If one keeps at it, there are lots and lots of different ways: cable tv outlets - occasionally there is programming; but ultimately people just have too much to do and they forget about their student films.

AP: If young animators are cash strapped, is it worth it to spend $500-$1000 so they can network at an animation festival like TAAFI or OIAF?

RD: I have never been to TAAFI, but you know…most people in animation are “cash-strapped”, so that’s something that you get used to. One has to realize that getting work, doing work is a process and meeting people is very important to that. I don’t know if a person spends $500 dollars to go to a festival, especially if they’re a student and there are discounted prices for attending, you know cab-surfing and stuff like that goes a long way, and there’s often other like-minded people in similar situations. When I was in Annecy, I met groups of people who stayed in one apartment, in a one-bedroom apartment. And they were able to make it work just fine, they got cots and they were able to sleep. They weren’t expecting much from the apartment except for a place to sleep for the most part, though they did cook there and hold parties inside.

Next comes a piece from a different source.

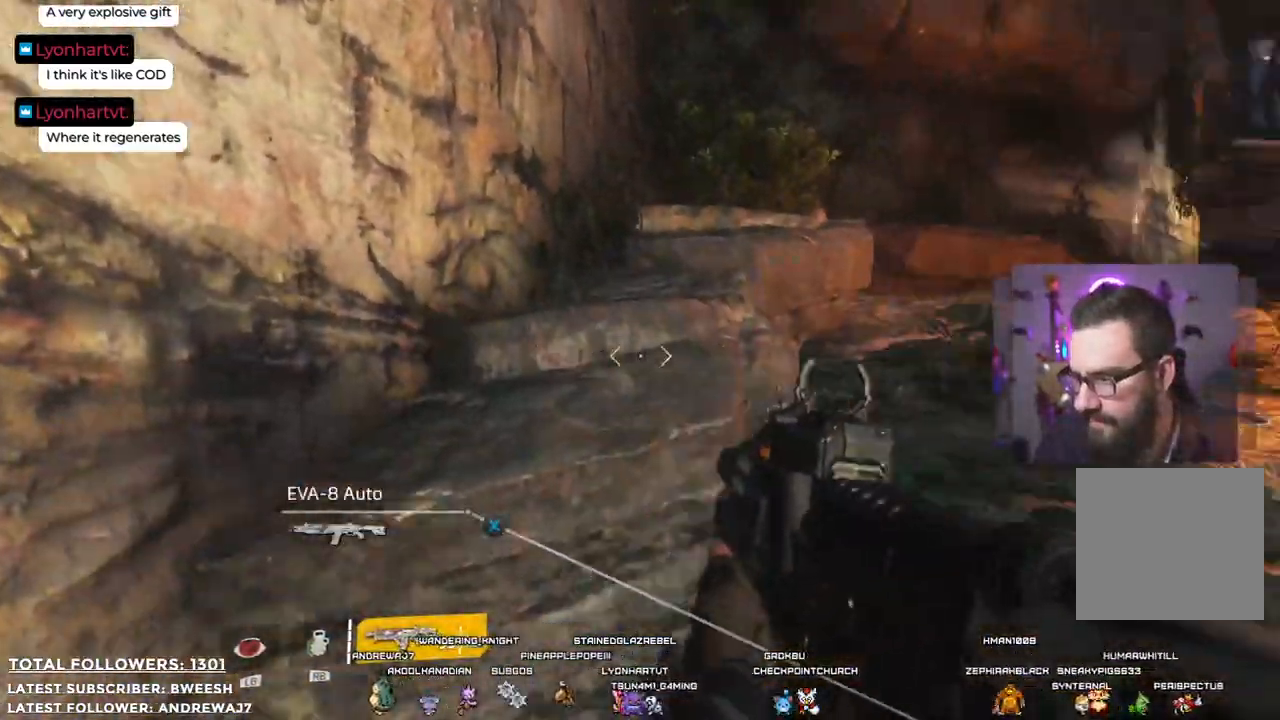
{"buttons": [], "left_stick": "center", "right_stick": "center", "events": [[17, "left_stick", "down-left"], [151, "left_stick", "center"], [201, "right_stick", "center"]]}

So it’s always good to reach out to the festival and see if they can help with finding other people who might need accommodations and see if there are people in the local community who can help put people up. 

I definitely think festivals are important, I have given my name out to literally thousands of people, my name and phone number, my cellphone number. I have stood in front of rooms full of seven to eight hundred people and said: “I’m going to help you go to an animation festival” and they go “great - you’re going to pay for it” and I say “no, no, no I am not going to pay for it, I’m going to give you my cellphone number so you can call me after you’ve made your argument to your parents or whoever is helping you financially in your life” and I tell them that “to not go to a festival, is kind of ignoring an important aspect of one’s career, and if you’re really committed to animation one learns a lot and if you go and you’re inspired - that’s great! if you go and you’re not inspired - find something else to do! Animation is not for everybody, so one has to listen for the hardship stories as much as the fandom so they can be realistic about what they hear and go ‘I don’t care, I don’t care, I have to be making animation shorts, or have to be working on an animated tv show or work on an animated movie’.” They should be very passionate about whatever it is that’s driving them, because the last thing you want is to do your course of study that has very limited applications in other areas and work as a burgeoning animator for 5 to 10 years and then go “I can’t stand it!” - that should be figured out as early as possible, and be confident about what you’re doing. 

So I think that animation festivals are very important, I recommend that students go to foreign animation festivals just to get their vibe, such as Annecy, and that is going to cost about $2000 dollars. They have campgrounds there and thousands of students are up there camping. I’ve never been on the campgrounds, it’s like a mile away from the festival, yet something tells me that there’s a really cool scene going up there on the camp ground - in the morning everyone comes with smiles on their faces, so I don’t know what happened up there but they had a good time. And you meet people from all over the globe: Indian students, German students, British students, French students, you’ll meet Spanish, Italian… from all countries and even a few professionals who stay there. It’s so important to go to a festival to make sense of it all, so I tell my students “talk to your parents about it for 2-3 birthdays or 2-3 Christmases in a row, keep track of it and convince them that it’s necessary to go”. 

And every year that I go I speak to about 14 000 people every year when I present my program - that’s not the ‘paid’ people, this is the schools and the studio people and the fans - and every year two to three to five students come up to me and yell “I’m here!” and I go “good! who are you?!” and they are like “ do you remember me?” and I go “Oh, I’m sorry, you look like a nice person but I have no idea who you are” and they tell me “No, it’s ok I went to Chapman” or “I went to UCLA” and I say “oh great, you’ve made it here to the festival! “ and they say “yeah, and I am having a great time!” and I say “well, if you need help with anything, come grab me and I will help you figure out something” I think it’s important for people to be as gracious as they can and help students, young people - whether they’re students or not. And the students have a chance to walk up to some of the legends of animation… I’ve been to Annecy with Tim Burton there, I’ve been there with John Lasseter, I’ve been there with Nick Park, I’ve been there with lots of people you’ve never heard of who are magicians when it comes to animation and they make beautiful work… and it’s a great opportunity because you can just walk up to them and say “do you have a minute to talk with me?” and they go “yeah!” and people are very happy to engage and that’s very nice, superstar or not… so I think that it’s very good to go.